_What to do:_
Find every line below with "game" in it and give only how many there are.

***** Given entries

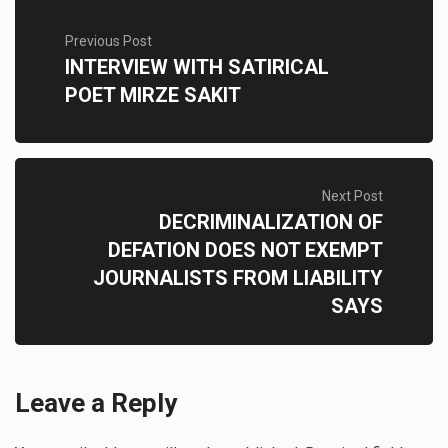
Previous Post
INTERVIEW WITH SATIRICAL
POET MIRZE SAKIT
Next Post
DECRIMINALIZATION OF
DEFATION DOES NOT EXEMPT
JOURNALISTS FROM LIABILITY
SAYS
Leave a Reply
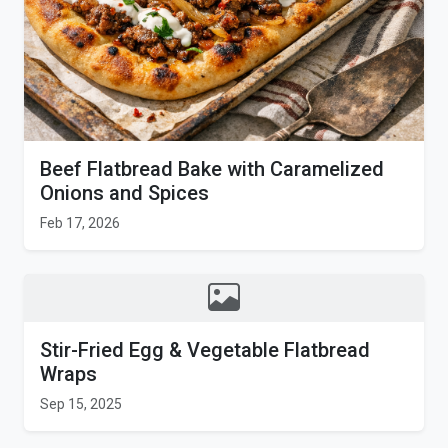
Beef Flatbread Bake with Caramelized
Onions and Spices
Feb 17, 2026
Stir-Fried Egg & Vegetable Flatbread
Wraps
Sep 15, 2025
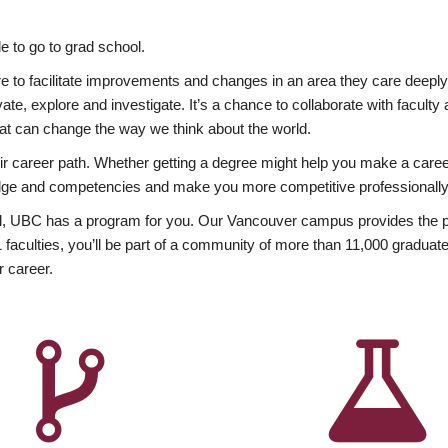
 to go to grad school.
esire to facilitate improvements and changes in an area they care deep
ate, explore and investigate. It’s a chance to collaborate with facult
hat can change the way we think about the world.
heir career path. Whether getting a degree might help you make a caree
wledge and competencies and make you more competitive professionally
, UBC has a program for you. Our Vancouver campus provides the per
aculties, you’ll be part of a community of more than 11,000 graduate
r career.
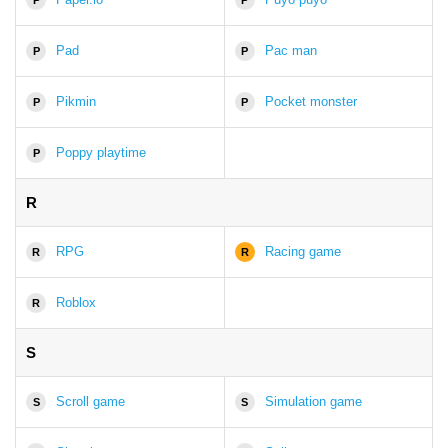
Pad
Pac man
P
P
Pikmin
Pocket monster
P
P
Poppy playtime
P
R
RPG
Racing game
R
R
Roblox
R
S
Scroll game
Simulation game
S
S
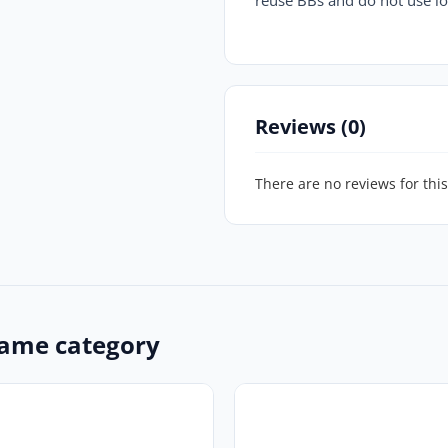
Reviews (0)
There are no reviews for this
ame category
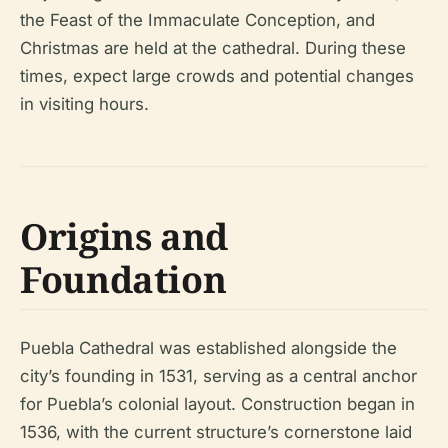
the Feast of the Immaculate Conception, and
Christmas are held at the cathedral. During these
times, expect large crowds and potential changes
in visiting hours.
Origins and
Foundation
Puebla Cathedral was established alongside the
city’s founding in 1531, serving as a central anchor
for Puebla’s colonial layout. Construction began in
1536, with the current structure’s cornerstone laid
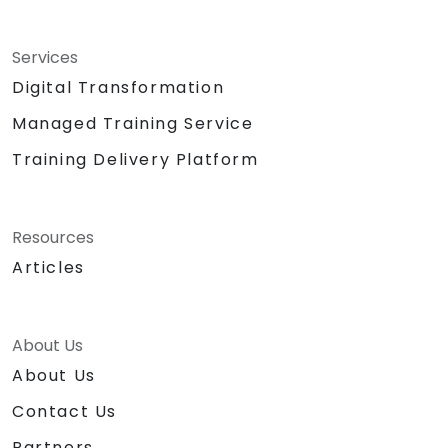
Services
Digital Transformation
Managed Training Service
Training Delivery Platform
Resources
Articles
About Us
About Us
Contact Us
Partners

**********

_Task answer:_
3